Try this. The trick is to make a table with vertical lines on the top and bottom, and vertical bars in between the cells. Then encapsulate the whole thing inside an mbox since wordpress puts it all in math mode.
\mbox{
\begin{tabular}{|c|c|p{2cm}|cc|} % four centered columns (automatic-width), and one 2cm-wide column, with some vertical bars
\hline % line at the top
$4$ & some text & & no vertical between this column
and next: & $x^2 – 1$ \\
\hline % line at the bottom
\end{tabular}
}
Hopefully you should be able to adapt that to your needs — let me know if it works. And if you ever need more LaTeX help, just holler — I know way more than is good for me from typesetting the book I’m writing!
Thanks! But that is not going to work. WordPress.com only has a tiny bit of Latex—enough to handle one single equation at a time. If there is a line break anywhere, it gives up, and as soon as it sees a “$” it quits. I don’t know, maybe there is no way to draw what I want with the program we have.
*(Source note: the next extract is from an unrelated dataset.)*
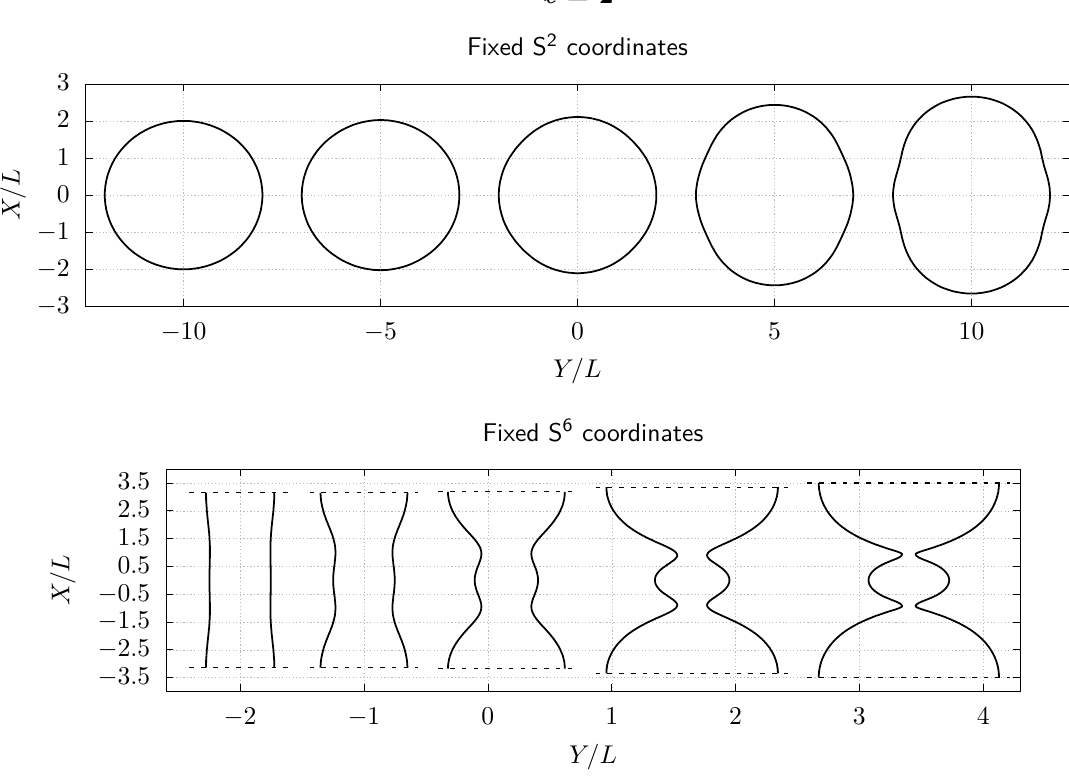
Figure 13. Embedding plots for fixed S 2 /S 6 coordinates of lumpy black holes in AdS 4 × S 7 with ‘ = 2 − . This family merges with a black hole whose horizon topology is the connected sum S 9 #( S 3 × S 6 )# S 9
Hrm, that’s annoying. Well, the linebreak problem is easy to solve. I put the linebreaks in above just to make it more readable; they’re not part of the LaTeX syntax so you could just put everything all together on one line (being sure to take out the comments starting with %, of course!). But the fact that it stops as soon as it sees a $ is more difficult. I guess I understand why it does that, since you insert LaTeX by enclosing it in
. Hmmm… of course, another solution would be to somehow be able to convert LaTeX to an image, then include the image into your post. But I’m guessing that might be too heavyweight for your purposes, since it would probably involve downloading LaTeX along with some sort of utility for converting LaTeX to images (e.g. tex2png, http://www-cdf.fnal.gov/~cplager/latex/). Unfortunately, I searched around the web but was unable to find any sort of website where you can just type some LaTeX into a text box and have it format it as an image for you. Which is a shame, since that wouldn’t be that hard to pull off, so I’m surprised no one has done it…
It looks like this page at HomeschoolMath.net might do it. At least, it made a nice picture from what you gave me. Now, I need to dig out that Latex tutorial again and study it more diligently to see how I can tweak the thing.